Extract:
The need for change has become apparent with the U.S. drought devastating corn supplies and driving up prices. The reality is, even before the drought, corn prices have doubled as government mandates have required the use of increasing amounts of ethanol for fuel blending. Today, approximately 40 percent of the U.S. corn crop is used for fuel; and stretched to the limit by failing crops, increased competition and soaring feed costs, farmers are squeezed by the rising demand of corn for fuel.
When Congress picked corn as the winner in 2007, they did not account for the advances in technology that would occur. The company I work for has developed TCX® Technology that produces fuel ethanol from natural gas. This technology enables cost effective production of fuel-grade ethanol using abundant U.S. resources. It has the added benefit of being significantly cost advantaged versus corn-based ethanol and can be produced at a mass scale. No subsidies or tax credits are needed, and with the shale gas revolution, the supply of our key raw material has increased exponentially. It is also drought-proof.

Required action: Rewrite the part of the ethanol piece starting with "The need for" and going on through "corn for fuel.", swapping "farmers" for "growers". You won't need the data.

Dataset excerpt:
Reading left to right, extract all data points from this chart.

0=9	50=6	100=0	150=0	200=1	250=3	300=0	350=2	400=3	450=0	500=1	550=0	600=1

Response area:
The need for change has become apparent with the U.S. drought devastating corn supplies and driving up prices. The reality is, even before the drought, corn prices have doubled as government mandates have required the use of increasing amounts of ethanol for fuel blending. Today, approximately 40 percent of the U.S. corn crop is used for fuel; and stretched to the limit by failing crops, increased competition and soaring feed costs, growers are squeezed by the rising demand of corn for fuel.